Grudging Acceptance—and Opportunity
What Caitlin Clark has accomplished is no fluke. She’s already broken the WNBA rookie assist record, led the league in popularity metrics, and transformed even preseason games into must-see spectacles. That level of star power is exceedingly rare. The best franchises in all sports know how to harness it, not stifle it.
Yet for many WNBA veterans, Clark’s takeover has felt like a loss: of attention, of legacy, of the hope that their years of hard work would be what brought women’s basketball into the mainstream. That pain is understandable, but misplaced. As Lisa Leslie put it, “When one player eats, we all eat.” Bigger crowds, bigger TV contracts, and more national headlines mean better pay and more opportunities for everyone.
Unmatched Star Power
The signature Caitlin Clark moment came during her homecoming preseason game at Iowa’s Carver-Hawkeye Arena. With the world watching—1.3 million live viewers, more than any recent NBA or MLB preseason game—Clark drained a logo three from the very spot where she set the NCAA scoring record.
This wasn’t just a basketball highlight; it was an event. The Brazilian national team mobbed her for selfies. The crowd’s roar, the internet memes, the feeling in the building—these are the moments that transform leagues and transcend sports.

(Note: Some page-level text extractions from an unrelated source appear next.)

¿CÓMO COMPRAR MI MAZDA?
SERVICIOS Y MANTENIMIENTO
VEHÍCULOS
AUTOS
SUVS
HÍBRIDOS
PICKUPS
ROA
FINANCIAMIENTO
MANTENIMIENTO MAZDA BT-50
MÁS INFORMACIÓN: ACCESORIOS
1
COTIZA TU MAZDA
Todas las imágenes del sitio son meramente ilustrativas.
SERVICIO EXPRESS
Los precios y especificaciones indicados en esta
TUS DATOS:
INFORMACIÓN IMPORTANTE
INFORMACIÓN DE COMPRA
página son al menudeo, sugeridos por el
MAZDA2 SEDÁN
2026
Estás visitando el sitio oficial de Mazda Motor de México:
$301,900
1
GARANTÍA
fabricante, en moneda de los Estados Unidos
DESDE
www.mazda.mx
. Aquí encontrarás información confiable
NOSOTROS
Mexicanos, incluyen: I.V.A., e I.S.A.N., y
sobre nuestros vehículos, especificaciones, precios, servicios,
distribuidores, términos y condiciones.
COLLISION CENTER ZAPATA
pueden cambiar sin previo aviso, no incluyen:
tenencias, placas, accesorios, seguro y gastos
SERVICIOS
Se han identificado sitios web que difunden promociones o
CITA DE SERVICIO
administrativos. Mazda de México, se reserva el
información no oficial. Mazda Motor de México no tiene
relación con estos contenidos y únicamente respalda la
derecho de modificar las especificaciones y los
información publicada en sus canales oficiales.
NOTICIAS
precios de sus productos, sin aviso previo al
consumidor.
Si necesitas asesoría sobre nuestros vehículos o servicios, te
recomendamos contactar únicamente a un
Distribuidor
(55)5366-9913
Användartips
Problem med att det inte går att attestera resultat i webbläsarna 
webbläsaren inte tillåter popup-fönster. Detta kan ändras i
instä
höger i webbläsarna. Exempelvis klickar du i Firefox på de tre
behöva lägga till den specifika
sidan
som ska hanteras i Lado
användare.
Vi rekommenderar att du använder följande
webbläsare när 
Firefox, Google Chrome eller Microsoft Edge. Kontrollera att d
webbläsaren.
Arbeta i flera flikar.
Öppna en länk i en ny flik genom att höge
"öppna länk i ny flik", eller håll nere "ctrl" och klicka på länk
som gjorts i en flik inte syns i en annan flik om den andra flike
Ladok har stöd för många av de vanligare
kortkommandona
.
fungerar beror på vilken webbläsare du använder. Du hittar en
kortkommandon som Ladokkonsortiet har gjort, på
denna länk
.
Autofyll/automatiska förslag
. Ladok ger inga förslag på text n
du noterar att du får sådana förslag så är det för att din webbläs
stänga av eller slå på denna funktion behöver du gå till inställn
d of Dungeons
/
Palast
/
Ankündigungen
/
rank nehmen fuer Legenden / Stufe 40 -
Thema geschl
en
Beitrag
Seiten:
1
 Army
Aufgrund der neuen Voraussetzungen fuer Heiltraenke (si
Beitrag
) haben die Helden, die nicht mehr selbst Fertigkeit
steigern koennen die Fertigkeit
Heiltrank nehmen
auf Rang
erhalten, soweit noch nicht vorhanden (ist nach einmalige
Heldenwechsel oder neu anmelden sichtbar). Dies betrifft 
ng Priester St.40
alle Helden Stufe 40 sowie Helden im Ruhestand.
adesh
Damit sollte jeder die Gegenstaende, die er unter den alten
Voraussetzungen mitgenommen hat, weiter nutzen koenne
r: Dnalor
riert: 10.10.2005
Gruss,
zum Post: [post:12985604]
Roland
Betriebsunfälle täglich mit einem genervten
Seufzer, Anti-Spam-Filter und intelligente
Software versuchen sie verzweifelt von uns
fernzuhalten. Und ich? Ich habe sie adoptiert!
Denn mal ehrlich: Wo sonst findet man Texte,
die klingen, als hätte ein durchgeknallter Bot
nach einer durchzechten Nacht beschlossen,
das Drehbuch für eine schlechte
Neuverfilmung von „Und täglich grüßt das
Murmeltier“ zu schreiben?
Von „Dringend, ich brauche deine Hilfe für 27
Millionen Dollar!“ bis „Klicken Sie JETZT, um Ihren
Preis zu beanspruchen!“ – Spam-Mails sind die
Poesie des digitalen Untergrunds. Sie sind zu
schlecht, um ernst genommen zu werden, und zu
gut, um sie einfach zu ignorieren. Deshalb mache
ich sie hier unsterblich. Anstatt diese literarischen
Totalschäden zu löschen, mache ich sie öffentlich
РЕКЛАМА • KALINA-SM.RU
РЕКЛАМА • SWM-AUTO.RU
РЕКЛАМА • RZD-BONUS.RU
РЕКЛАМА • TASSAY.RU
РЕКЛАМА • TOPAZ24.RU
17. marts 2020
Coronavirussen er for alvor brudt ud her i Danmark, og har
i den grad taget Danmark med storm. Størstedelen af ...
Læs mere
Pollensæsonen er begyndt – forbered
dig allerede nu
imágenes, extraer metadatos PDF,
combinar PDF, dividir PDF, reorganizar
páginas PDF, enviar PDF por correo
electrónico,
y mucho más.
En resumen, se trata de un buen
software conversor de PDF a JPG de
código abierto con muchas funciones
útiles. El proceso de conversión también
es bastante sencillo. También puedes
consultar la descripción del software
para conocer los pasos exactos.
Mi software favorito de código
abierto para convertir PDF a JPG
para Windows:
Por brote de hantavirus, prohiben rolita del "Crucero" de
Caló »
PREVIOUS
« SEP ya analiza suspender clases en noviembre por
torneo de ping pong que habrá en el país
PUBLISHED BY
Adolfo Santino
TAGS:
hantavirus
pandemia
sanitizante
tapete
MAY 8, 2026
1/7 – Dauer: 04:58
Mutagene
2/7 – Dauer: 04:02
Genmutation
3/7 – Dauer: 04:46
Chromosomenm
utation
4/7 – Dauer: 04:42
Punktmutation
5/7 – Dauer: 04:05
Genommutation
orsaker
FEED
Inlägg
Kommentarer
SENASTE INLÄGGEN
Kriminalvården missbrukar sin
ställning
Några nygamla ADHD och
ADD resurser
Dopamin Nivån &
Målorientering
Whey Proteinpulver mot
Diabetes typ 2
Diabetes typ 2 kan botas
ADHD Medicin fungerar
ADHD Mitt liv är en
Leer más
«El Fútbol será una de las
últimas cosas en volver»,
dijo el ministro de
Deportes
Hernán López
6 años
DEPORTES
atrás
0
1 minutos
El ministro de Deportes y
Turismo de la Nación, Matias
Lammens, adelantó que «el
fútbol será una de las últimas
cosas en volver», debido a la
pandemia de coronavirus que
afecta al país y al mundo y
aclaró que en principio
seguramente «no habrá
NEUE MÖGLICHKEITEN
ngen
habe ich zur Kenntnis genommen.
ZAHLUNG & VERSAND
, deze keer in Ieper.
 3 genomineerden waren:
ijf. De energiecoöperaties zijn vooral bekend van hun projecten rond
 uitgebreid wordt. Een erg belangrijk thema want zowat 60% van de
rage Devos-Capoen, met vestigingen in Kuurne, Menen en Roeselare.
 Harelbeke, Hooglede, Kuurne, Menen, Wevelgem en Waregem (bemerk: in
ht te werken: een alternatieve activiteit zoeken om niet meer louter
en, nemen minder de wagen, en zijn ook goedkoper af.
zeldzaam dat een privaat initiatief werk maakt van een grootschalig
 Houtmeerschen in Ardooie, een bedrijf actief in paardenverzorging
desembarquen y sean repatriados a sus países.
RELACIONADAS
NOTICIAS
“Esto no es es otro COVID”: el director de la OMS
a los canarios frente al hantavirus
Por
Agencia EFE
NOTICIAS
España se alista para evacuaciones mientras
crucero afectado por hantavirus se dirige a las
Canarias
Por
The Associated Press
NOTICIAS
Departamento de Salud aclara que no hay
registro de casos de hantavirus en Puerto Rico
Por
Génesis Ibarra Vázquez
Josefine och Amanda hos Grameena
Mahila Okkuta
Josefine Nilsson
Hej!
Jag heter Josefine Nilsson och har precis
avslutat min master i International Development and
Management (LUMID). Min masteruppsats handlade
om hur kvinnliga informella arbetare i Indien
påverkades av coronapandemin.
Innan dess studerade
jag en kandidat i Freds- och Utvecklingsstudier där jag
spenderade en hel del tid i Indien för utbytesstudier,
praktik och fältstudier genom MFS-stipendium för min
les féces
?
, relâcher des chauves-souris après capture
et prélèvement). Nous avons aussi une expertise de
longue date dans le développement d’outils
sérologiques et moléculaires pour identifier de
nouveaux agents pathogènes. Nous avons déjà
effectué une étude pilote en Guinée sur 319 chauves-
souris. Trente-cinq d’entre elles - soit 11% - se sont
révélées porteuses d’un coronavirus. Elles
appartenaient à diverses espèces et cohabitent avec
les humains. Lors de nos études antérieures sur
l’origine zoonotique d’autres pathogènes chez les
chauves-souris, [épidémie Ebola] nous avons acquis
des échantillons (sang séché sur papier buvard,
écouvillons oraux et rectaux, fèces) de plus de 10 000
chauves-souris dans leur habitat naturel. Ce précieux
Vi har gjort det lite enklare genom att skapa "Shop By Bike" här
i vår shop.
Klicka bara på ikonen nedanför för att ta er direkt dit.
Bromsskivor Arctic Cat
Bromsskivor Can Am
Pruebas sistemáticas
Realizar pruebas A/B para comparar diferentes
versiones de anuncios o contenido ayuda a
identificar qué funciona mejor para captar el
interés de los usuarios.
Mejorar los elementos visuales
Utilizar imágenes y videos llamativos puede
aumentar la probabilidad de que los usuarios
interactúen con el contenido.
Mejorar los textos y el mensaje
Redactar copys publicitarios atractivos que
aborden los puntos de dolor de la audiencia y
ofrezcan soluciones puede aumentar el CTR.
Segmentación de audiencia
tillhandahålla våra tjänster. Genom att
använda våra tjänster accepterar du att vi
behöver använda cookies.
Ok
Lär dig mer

It helped to have Clark’s work ethic on display, too. While most players took off-season breaks, she was grinding at 8 a.m., showing Kobe-esque (Mamba Mentality) discipline and focus. She’s not just showing up; she’s pushing the limits of what’s possible in the league.
A Tipping Point for the W
Now even the holdouts are coming around. Veterans, media, even rivals who felt sidelined by the tide are vocalizing respect. Sure, the league still faces challenges: inequities in coverage, lingering double standards, and some remaining pockets of resistance. But for the most part, the WNBA’s tone has changed. Teams are investing in infrastructure, sponsors are lining up, and prime-time TV slots are going to Clark and the Fever.
And as Reese’s viral “next question” made clear, there’s no longer any serious debate. Clark is the face of the WNBA. The only move now is forward.
The Lesson: Don’t Fumble the Moment
Teams, players, and league leaders would be wise to take Candace Parker and Lisa Leslie’s advice to heart: when the tide is rising, don’t try to build walls—build bigger boats. The animosity, skepticism, and jealousy don’t help the game. Only unity and a willingness to seize the current opportunity can bring sustainable growth.
Caitlin Clark has changed the WNBA forever. The question for everyone else is no longer “Is this a good thing?” but “How can we build on it?” For the WNBA—and for women’s sports—this is the moment to say yes.